## Excerpts from a dataset
——

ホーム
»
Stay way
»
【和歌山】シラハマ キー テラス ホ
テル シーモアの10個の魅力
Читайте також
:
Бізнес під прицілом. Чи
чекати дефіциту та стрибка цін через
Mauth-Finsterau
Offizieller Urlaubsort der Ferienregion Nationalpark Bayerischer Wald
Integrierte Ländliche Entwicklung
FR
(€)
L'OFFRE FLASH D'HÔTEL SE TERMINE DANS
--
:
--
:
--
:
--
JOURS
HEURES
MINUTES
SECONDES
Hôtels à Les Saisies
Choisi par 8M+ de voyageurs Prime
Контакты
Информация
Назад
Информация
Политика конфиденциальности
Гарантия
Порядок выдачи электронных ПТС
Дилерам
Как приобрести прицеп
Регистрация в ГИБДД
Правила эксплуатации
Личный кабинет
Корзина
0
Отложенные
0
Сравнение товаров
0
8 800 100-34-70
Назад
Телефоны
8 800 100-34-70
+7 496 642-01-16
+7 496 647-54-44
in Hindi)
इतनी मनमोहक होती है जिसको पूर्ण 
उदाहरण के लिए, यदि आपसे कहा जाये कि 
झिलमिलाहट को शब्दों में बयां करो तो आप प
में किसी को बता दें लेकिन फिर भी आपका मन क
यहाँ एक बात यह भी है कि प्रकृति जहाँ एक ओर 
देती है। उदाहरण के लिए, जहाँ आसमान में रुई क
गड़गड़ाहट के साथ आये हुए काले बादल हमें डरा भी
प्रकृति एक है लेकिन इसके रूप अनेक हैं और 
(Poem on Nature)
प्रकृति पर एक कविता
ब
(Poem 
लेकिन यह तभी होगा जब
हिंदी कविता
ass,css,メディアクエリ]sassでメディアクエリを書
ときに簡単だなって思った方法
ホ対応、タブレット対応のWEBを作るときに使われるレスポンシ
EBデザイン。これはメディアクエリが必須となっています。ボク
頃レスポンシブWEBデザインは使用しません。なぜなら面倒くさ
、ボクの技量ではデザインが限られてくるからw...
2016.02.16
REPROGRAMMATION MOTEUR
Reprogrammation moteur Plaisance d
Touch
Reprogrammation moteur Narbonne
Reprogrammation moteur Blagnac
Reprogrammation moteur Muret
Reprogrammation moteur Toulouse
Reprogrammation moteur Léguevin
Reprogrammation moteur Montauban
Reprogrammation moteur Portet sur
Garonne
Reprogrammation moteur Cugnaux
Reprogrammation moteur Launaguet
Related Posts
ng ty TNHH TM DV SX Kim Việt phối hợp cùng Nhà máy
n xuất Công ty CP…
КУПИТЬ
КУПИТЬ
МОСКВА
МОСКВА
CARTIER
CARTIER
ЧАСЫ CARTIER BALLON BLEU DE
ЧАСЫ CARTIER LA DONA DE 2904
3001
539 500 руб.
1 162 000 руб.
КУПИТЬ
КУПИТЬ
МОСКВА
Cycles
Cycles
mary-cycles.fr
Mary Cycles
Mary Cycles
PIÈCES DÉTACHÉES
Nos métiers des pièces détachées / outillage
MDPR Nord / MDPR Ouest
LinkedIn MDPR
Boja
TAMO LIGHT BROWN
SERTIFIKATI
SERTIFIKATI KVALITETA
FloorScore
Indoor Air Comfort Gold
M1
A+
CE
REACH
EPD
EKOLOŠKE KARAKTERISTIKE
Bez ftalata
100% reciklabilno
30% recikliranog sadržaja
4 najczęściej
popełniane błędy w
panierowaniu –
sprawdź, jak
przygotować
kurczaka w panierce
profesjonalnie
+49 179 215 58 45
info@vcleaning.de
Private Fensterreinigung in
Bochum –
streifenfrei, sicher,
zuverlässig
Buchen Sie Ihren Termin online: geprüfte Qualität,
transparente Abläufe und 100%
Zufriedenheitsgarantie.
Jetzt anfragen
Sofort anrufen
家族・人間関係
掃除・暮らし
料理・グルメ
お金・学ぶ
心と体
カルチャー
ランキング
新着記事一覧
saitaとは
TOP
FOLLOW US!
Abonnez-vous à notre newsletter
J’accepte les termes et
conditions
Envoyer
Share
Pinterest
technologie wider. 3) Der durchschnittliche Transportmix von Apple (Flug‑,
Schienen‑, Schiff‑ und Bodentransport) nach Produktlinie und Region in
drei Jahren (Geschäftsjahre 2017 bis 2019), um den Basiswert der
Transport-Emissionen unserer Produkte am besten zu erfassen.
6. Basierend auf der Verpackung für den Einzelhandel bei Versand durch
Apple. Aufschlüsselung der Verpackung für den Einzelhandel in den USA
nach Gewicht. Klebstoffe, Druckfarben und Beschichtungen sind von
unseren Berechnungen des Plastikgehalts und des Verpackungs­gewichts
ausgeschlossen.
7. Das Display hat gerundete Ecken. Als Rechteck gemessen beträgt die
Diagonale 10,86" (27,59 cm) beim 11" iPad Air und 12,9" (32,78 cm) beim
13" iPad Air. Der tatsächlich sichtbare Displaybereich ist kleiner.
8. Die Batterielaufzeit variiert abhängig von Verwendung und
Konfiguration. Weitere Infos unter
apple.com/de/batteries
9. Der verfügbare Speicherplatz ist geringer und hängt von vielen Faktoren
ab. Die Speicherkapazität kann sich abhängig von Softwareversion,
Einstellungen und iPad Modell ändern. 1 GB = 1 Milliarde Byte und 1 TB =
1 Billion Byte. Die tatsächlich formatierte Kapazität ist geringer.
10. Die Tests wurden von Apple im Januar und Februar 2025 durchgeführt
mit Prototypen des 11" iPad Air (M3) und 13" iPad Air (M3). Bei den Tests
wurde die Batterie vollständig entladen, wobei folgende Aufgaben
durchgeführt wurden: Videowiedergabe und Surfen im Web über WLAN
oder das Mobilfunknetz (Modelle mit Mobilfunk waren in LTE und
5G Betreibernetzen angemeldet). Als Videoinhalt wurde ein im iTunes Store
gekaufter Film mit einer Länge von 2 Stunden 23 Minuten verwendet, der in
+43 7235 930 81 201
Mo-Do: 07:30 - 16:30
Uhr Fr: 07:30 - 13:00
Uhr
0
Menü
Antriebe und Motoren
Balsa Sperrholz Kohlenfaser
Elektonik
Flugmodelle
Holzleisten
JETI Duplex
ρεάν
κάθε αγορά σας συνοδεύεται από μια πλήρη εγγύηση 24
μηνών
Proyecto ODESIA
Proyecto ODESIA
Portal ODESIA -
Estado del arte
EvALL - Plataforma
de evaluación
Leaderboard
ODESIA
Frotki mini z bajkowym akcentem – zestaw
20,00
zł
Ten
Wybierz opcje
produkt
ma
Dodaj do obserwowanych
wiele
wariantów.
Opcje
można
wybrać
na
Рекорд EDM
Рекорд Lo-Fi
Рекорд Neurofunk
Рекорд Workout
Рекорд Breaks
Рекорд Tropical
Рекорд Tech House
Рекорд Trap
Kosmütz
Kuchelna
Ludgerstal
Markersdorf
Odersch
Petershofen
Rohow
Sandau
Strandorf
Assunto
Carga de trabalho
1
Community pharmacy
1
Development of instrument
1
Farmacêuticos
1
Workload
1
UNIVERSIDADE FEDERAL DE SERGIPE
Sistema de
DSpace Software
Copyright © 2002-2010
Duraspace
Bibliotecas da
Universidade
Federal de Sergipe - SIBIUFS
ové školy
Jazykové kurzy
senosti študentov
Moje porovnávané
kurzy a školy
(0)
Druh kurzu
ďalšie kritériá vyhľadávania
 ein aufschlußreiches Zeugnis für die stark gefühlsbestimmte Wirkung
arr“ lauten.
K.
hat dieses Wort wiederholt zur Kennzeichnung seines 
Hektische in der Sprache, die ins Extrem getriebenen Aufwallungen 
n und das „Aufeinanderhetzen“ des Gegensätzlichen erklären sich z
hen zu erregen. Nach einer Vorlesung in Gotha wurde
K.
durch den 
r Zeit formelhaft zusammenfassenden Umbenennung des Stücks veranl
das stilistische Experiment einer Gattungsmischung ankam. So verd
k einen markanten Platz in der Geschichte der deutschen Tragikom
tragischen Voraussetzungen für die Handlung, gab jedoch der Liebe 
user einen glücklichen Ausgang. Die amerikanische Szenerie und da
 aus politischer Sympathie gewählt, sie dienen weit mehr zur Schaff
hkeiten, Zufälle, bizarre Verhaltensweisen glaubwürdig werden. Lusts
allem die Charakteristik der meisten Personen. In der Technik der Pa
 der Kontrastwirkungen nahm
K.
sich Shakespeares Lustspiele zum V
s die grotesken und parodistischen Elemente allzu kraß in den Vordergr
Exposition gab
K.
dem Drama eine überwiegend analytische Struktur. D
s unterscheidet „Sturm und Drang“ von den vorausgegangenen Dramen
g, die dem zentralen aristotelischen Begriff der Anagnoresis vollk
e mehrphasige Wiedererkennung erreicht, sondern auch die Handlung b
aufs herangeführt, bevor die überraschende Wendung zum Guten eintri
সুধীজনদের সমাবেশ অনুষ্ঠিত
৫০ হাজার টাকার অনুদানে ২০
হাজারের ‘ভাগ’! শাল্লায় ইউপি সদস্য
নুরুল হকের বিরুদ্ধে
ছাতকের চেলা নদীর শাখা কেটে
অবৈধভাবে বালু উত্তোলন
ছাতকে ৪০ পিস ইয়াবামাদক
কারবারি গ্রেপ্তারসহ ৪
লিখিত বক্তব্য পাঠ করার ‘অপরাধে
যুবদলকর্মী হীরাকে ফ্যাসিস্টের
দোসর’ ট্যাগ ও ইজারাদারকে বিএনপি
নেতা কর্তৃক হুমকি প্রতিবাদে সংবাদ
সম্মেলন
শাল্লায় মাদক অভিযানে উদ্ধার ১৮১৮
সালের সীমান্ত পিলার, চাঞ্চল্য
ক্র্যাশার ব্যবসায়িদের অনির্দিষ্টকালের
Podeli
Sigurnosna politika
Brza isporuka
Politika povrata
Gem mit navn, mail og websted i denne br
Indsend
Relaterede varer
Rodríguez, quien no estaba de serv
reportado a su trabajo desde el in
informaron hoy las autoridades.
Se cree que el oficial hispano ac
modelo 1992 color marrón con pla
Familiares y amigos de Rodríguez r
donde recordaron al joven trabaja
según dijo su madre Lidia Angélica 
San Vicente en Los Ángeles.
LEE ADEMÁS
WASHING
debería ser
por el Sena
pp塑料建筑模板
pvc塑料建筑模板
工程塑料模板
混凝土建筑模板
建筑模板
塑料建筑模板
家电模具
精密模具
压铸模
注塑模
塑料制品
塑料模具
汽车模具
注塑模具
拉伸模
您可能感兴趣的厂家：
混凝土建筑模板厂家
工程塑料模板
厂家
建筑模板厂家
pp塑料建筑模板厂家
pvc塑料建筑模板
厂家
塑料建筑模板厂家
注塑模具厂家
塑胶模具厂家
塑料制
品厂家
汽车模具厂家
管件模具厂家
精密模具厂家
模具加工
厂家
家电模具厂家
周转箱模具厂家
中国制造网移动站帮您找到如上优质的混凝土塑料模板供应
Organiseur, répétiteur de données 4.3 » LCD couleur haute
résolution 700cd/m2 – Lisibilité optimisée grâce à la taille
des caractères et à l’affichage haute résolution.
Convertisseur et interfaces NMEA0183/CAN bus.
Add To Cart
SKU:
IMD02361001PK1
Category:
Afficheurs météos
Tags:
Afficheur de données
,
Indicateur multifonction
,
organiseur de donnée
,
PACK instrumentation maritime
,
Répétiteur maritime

——

All that is wanted is the stretch of lines above from the one containing "ass,css,メディアクエリ]sassでメディアクエリを書" through the one containing "Transport-Emissionen unserer Produkte", duplicated exactly.

## ANSWER FOR THE TASK
ass,css,メディアクエリ]sassでメディアクエリを書
ときに簡単だなって思った方法
ホ対応、タブレット対応のWEBを作るときに使われるレスポンシ
EBデザイン。これはメディアクエリが必須となっています。ボク
頃レスポンシブWEBデザインは使用しません。なぜなら面倒くさ
、ボクの技量ではデザインが限られてくるからw...
2016.02.16
REPROGRAMMATION MOTEUR
Reprogrammation moteur Plaisance d
Touch
Reprogrammation moteur Narbonne
Reprogrammation moteur Blagnac
Reprogrammation moteur Muret
Reprogrammation moteur Toulouse
Reprogrammation moteur Léguevin
Reprogrammation moteur Montauban
Reprogrammation moteur Portet sur
Garonne
Reprogrammation moteur Cugnaux
Reprogrammation moteur Launaguet
Related Posts
ng ty TNHH TM DV SX Kim Việt phối hợp cùng Nhà máy
n xuất Công ty CP…
КУПИТЬ
КУПИТЬ
МОСКВА
МОСКВА
CARTIER
CARTIER
ЧАСЫ CARTIER BALLON BLEU DE
ЧАСЫ CARTIER LA DONA DE 2904
3001
539 500 руб.
1 162 000 руб.
КУПИТЬ
КУПИТЬ
МОСКВА
Cycles
Cycles
mary-cycles.fr
Mary Cycles
Mary Cycles
PIÈCES DÉTACHÉES
Nos métiers des pièces détachées / outillage
MDPR Nord / MDPR Ouest
LinkedIn MDPR
Boja
TAMO LIGHT BROWN
SERTIFIKATI
SERTIFIKATI KVALITETA
FloorScore
Indoor Air Comfort Gold
M1
A+
CE
REACH
EPD
EKOLOŠKE KARAKTERISTIKE
Bez ftalata
100% reciklabilno
30% recikliranog sadržaja
4 najczęściej
popełniane błędy w
panierowaniu –
sprawdź, jak
przygotować
kurczaka w panierce
profesjonalnie
+49 179 215 58 45
info@vcleaning.de
Private Fensterreinigung in
Bochum –
streifenfrei, sicher,
zuverlässig
Buchen Sie Ihren Termin online: geprüfte Qualität,
transparente Abläufe und 100%
Zufriedenheitsgarantie.
Jetzt anfragen
Sofort anrufen
家族・人間関係
掃除・暮らし
料理・グルメ
お金・学ぶ
心と体
カルチャー
ランキング
新着記事一覧
saitaとは
TOP
FOLLOW US!
Abonnez-vous à notre newsletter
J’accepte les termes et
conditions
Envoyer
Share
Pinterest
technologie wider. 3) Der durchschnittliche Transportmix von Apple (Flug‑,
Schienen‑, Schiff‑ und Bodentransport) nach Produktlinie und Region in
drei Jahren (Geschäftsjahre 2017 bis 2019), um den Basiswert der
Transport-Emissionen unserer Produkte am besten zu erfassen.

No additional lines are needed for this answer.